Data START

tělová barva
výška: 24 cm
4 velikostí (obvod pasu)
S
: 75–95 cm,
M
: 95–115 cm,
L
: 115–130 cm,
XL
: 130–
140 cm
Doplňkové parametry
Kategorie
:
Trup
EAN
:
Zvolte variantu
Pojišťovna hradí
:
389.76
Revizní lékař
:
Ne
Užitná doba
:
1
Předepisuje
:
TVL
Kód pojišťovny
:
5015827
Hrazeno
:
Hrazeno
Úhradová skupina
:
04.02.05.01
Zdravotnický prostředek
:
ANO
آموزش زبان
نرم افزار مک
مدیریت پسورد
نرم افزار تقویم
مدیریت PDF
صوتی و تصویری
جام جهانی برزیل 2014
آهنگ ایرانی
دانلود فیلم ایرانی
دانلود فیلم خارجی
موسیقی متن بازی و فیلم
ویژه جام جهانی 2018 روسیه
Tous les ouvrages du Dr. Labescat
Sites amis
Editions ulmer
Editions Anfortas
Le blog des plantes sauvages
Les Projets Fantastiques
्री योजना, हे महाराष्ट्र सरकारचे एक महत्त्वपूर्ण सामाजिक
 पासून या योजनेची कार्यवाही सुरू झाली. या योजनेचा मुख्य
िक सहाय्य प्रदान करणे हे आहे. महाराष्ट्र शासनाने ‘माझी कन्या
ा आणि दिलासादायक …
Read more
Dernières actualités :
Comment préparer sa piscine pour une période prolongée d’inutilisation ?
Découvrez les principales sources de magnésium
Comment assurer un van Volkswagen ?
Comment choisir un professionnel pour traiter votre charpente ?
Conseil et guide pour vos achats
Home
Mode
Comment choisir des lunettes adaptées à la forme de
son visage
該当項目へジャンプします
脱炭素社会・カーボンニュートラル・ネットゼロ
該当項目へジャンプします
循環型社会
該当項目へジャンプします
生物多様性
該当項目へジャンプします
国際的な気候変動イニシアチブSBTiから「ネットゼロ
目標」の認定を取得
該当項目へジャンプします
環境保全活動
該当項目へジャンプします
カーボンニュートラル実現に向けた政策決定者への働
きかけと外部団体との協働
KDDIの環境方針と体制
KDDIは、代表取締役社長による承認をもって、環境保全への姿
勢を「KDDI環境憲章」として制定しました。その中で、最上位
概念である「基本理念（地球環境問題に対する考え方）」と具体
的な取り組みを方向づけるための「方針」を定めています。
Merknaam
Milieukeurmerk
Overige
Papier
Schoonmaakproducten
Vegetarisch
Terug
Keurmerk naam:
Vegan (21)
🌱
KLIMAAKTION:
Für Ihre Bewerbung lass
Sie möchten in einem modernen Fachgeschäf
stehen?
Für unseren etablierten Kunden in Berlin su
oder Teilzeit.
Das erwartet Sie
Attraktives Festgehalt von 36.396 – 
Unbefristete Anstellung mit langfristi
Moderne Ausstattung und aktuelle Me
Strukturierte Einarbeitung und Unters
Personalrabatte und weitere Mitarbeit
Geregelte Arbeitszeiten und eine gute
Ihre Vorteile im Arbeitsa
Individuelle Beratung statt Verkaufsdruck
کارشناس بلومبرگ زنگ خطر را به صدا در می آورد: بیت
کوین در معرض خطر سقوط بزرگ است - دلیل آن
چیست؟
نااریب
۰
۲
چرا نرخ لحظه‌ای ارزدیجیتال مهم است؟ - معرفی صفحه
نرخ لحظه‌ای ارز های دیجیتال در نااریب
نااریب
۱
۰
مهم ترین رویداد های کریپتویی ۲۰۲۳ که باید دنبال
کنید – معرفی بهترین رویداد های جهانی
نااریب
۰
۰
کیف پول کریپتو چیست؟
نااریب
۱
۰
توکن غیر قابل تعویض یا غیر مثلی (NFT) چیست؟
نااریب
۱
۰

Data END

• [What is required]
The required answer is the exact run of lines above starting at the line with "Editions Anfortas" and ending at the line with "Strukturierte Einarbeitung und Unters", with both ends present.

• [Response area]
Editions Anfortas
Le blog des plantes sauvages
Les Projets Fantastiques
्री योजना, हे महाराष्ट्र सरकारचे एक महत्त्वपूर्ण सामाजिक
 पासून या योजनेची कार्यवाही सुरू झाली. या योजनेचा मुख्य
िक सहाय्य प्रदान करणे हे आहे. महाराष्ट्र शासनाने ‘माझी कन्या
ा आणि दिलासादायक …
Read more
Dernières actualités :
Comment préparer sa piscine pour une période prolongée d’inutilisation ?
Découvrez les principales sources de magnésium
Comment assurer un van Volkswagen ?
Comment choisir un professionnel pour traiter votre charpente ?
Conseil et guide pour vos achats
Home
Mode
Comment choisir des lunettes adaptées à la forme de
son visage
該当項目へジャンプします
脱炭素社会・カーボンニュートラル・ネットゼロ
該当項目へジャンプします
循環型社会
該当項目へジャンプします
生物多様性
該当項目へジャンプします
国際的な気候変動イニシアチブSBTiから「ネットゼロ
目標」の認定を取得
該当項目へジャンプします
環境保全活動
該当項目へジャンプします
カーボンニュートラル実現に向けた政策決定者への働
きかけと外部団体との協働
KDDIの環境方針と体制
KDDIは、代表取締役社長による承認をもって、環境保全への姿
勢を「KDDI環境憲章」として制定しました。その中で、最上位
概念である「基本理念（地球環境問題に対する考え方）」と具体
的な取り組みを方向づけるための「方針」を定めています。
Merknaam
Milieukeurmerk
Overige
Papier
Schoonmaakproducten
Vegetarisch
Terug
Keurmerk naam:
Vegan (21)
🌱
KLIMAAKTION:
Für Ihre Bewerbung lass
Sie möchten in einem modernen Fachgeschäf
stehen?
Für unseren etablierten Kunden in Berlin su
oder Teilzeit.
Das erwartet Sie
Attraktives Festgehalt von 36.396 – 
Unbefristete Anstellung mit langfristi
Moderne Ausstattung und aktuelle Me
Strukturierte Einarbeitung und Unters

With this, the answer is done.